With Na: Number of moles of NaCl = Number of moles of Na * (2 moles of NaCl / 2 moles of Na)
With Cl2: Number of moles of NaCl = Number of moles of Cl2 * (2 moles of NaCl / 1 mole of Cl2)
Step 5: Determine the maximum theoretical yield of NaCl.
The limiting reactant is the one that produces the lesser amount of NaCl.
Now, compare the calculated number of moles of NaCl from both reactants.
If the number of moles of NaCl obtained from Na is smaller, Na is the limiting reactant.
If the number of moles of NaCl obtained from Cl2 is smaller, Cl2 is the limiting reactant.
After identifying the limiting reactant, calculate the maximum theoretical yield of NaCl using the moles of the limiting reactant.
Finally, convert the moles of NaCl to grams using its molar mass.
I hope this explanation helps you understand the process of finding the limiting reactant and calculating the maximum theoretical yield of NaCl.

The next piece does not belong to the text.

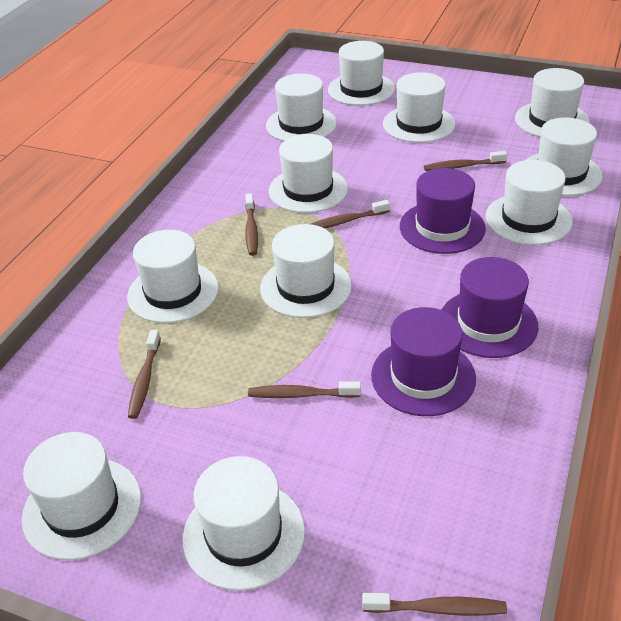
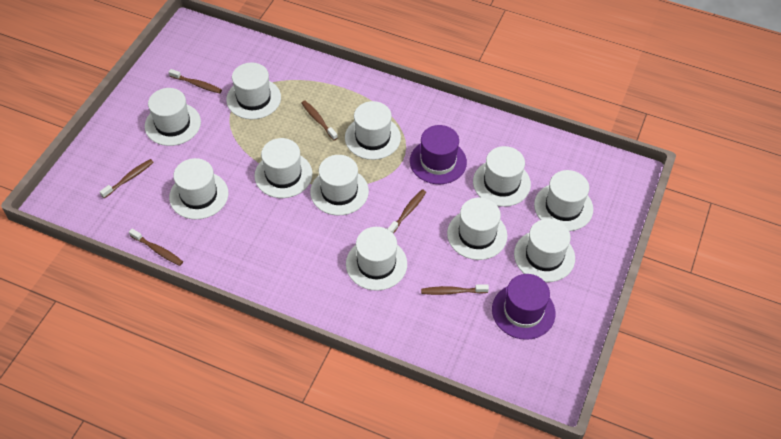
purple hat: 3 -> 2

Convert 103.0 g Na to moles. moles = grams/molar mass
Convert 13.0L Cl2 to moles . moles = L/22.4
Using the coefficients in the balanced equation, convert moles Na to moles NaCl.
Do the same for moles Cl2 to moles NaCl.
You will obtain two different answers and both can't be right. The correct answer in limiting reagent problems is ALWAYS the smaller value and the reagent producing the value is the limiting reagent.
grams NaCl = moles NaCl x molar mass NaCl.